After witnessing the pain and trauma of the circumcision of a newborn baby boy when she was a nursing student at Marin College, Milos learned everything she could about why infants were subjected to such brutal surgery. The more she read and discovered, the more convinced she became that circumcision had no medical benefits. As a nurse on the obstetrical unit at Marin General Hospital, she committed to making sure parents understood what circumcision entailed before signing a consent form. Considered an agitator and forced to resign in 1985, she co-founded NOCIRC (National Organization of Circumcision Information Resource Centers) and began organizing international symposia on circumcision, genital autonomy, and human rights. Milos edited and published the proceedings from the above-mentioned symposia and has written numerous articles in her quest to end circumcision and protect children’s bodily integrity. She currently serves on the board of directors of Intact America.

Georganne

Georganne Chapin is a healthcare expert, attorney, social justice advocate, and founding executive director of Intact America, the nation’s most influential organization opposing the U.S. medical industry’s penchant for surgically altering the genitals of male children (“circumcision”). Under her leadership, Intact America has definitively documented tactics used by U.S. doctors and healthcare facilities to pathologize the male foreskin, pressure parents into circumcising their sons, and forcibly retract the foreskins of intact boys, creating potentially lifelong, iatrogenic harm. 

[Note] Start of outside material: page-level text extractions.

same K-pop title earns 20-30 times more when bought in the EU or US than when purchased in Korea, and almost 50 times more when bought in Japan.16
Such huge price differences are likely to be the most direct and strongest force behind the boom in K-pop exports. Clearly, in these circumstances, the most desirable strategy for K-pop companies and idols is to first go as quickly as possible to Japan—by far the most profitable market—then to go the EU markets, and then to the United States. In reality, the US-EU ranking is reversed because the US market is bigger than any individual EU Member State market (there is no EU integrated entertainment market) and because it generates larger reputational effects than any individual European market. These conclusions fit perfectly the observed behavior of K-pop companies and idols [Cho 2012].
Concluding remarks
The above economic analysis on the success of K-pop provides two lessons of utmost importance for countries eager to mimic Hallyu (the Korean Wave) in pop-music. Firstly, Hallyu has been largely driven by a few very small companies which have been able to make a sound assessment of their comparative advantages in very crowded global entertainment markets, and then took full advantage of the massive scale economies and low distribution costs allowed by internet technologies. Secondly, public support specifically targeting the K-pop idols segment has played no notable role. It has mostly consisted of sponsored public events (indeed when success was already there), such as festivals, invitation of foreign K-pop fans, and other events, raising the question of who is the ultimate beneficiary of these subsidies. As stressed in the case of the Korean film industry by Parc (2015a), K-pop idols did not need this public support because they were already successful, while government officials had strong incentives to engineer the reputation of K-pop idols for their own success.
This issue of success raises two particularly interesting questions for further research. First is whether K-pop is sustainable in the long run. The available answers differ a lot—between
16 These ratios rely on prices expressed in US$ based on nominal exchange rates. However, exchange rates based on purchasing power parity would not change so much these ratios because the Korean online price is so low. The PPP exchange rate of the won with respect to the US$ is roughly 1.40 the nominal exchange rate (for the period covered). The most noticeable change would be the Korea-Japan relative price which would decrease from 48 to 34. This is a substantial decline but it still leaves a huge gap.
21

Chapin holds a BA in Anthropology from Barnard College, and a Master’s degree in Sociomedical Sciences from Columbia University. For 25 years, she served as president and chief executive officer of Hudson Health Plan, a nonprofit Medicaid insurer in New York’s Hudson Valley. Mid-career, she enrolled in an evening law program, where she explored the legal and ethical issues underlying routine male circumcision, a subject that had interested her since witnessing the aftermath of the surgery conducted on her younger brother. She received her Juris Doctor degree from Pace University School of Law in 2003, and was subsequently admitted to the New York Bar. As an adjunct professor, she taught Bioethics and Medicaid and Disability Law at Pace, and Bioethics in Dominican College’s doctoral program for advanced practice nurses.

In 2004, Chapin founded the nonprofit Hudson Center for Health Equity and Quality, a company that designs software and provides consulting services designed to reduce administrative complexities, streamline and integrate data collection and reporting, and enhance access to care for those in need. In 2008, she co-founded Intact America.

Chapin has published many articles and op-ed essays, and has been interviewed on local, national and international television, radio and podcasts about ways the U.S. healthcare system prioritizes profits over people’s basic needs. She cites routine (nontherapeutic) infant circumcision as a prime example of a practice that wastes money and harms boys and the men they will become. This Penis Business: A Memoir is her first book.